Material-barrier Tunneling in One-dimensional Few-boson Mixtures
Anika C. Pflanzer, Sascha Z\"ollner, Peter Schmelcher

TL;DR
This paper investigates the quantum dynamics of strongly interacting one-dimensional bosonic mixtures, revealing how a localized species acts as a barrier and influences tunneling and correlated states, with implications for understanding few-body quantum systems.
Contribution
It introduces a detailed analysis of how a localized species in a bosonic mixture acts as an effective barrier and affects inter-species dynamics, including induced attractions and correlated states.
Findings
Localized species can serve as an effective potential barrier.
Backaction induces attraction that can dominate intra-species interactions.
Backaction significantly alters tunneling dynamics of bound pairs.
Abstract
We study the quantum dynamics of strongly interacting few-boson mixtures in one-dimensional traps. If one species is strongly localized compared to the other (e.g., much heavier), it can serve as an effective potential barrier for that mobile component.
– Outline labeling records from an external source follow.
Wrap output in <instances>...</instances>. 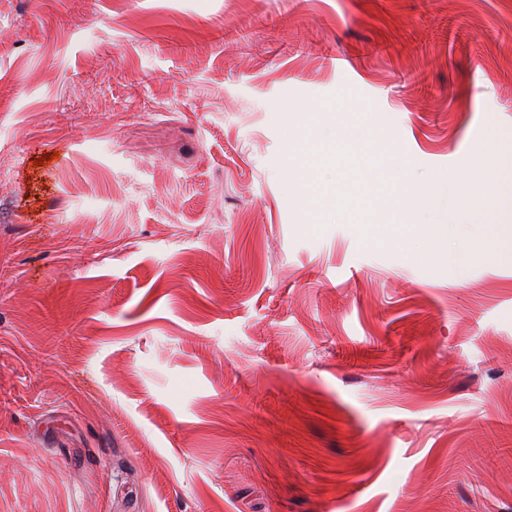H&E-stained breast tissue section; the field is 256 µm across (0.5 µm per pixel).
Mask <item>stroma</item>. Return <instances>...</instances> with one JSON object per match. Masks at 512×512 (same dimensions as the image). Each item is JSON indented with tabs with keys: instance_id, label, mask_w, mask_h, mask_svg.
I'll return each mask as SVG.
<instances>
[{
	"instance_id": "stroma-1",
	"label": "stroma",
	"mask_w": 512,
	"mask_h": 512,
	"mask_svg": "<svg viewBox=\"0 0 512 512\" xmlns=\"http://www.w3.org/2000/svg\"><path fill=\"white\" fill-rule=\"evenodd\" d=\"M475 233L512 0H0V512H512ZM500 164L495 136L490 133L472 153L468 169L456 178L459 196L466 202V212L484 211L493 206L494 201L484 187L496 177Z\"/></svg>"
}]
</instances>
Near the limit of infinite localization, we map this to a system of identical bosons in a double well. For realistic localization, the backaction of the light species on the "barrier" atoms is explained--to lowest order--in terms of an induced attraction between these. Even in equilibrium, this may outweigh the bare intra-species interaction, leading to unexpected correlated states. Remarkably, the backaction drastically affects the inter-species dynamics, such as the tunneling of an attractively bound pair of fermionized atoms.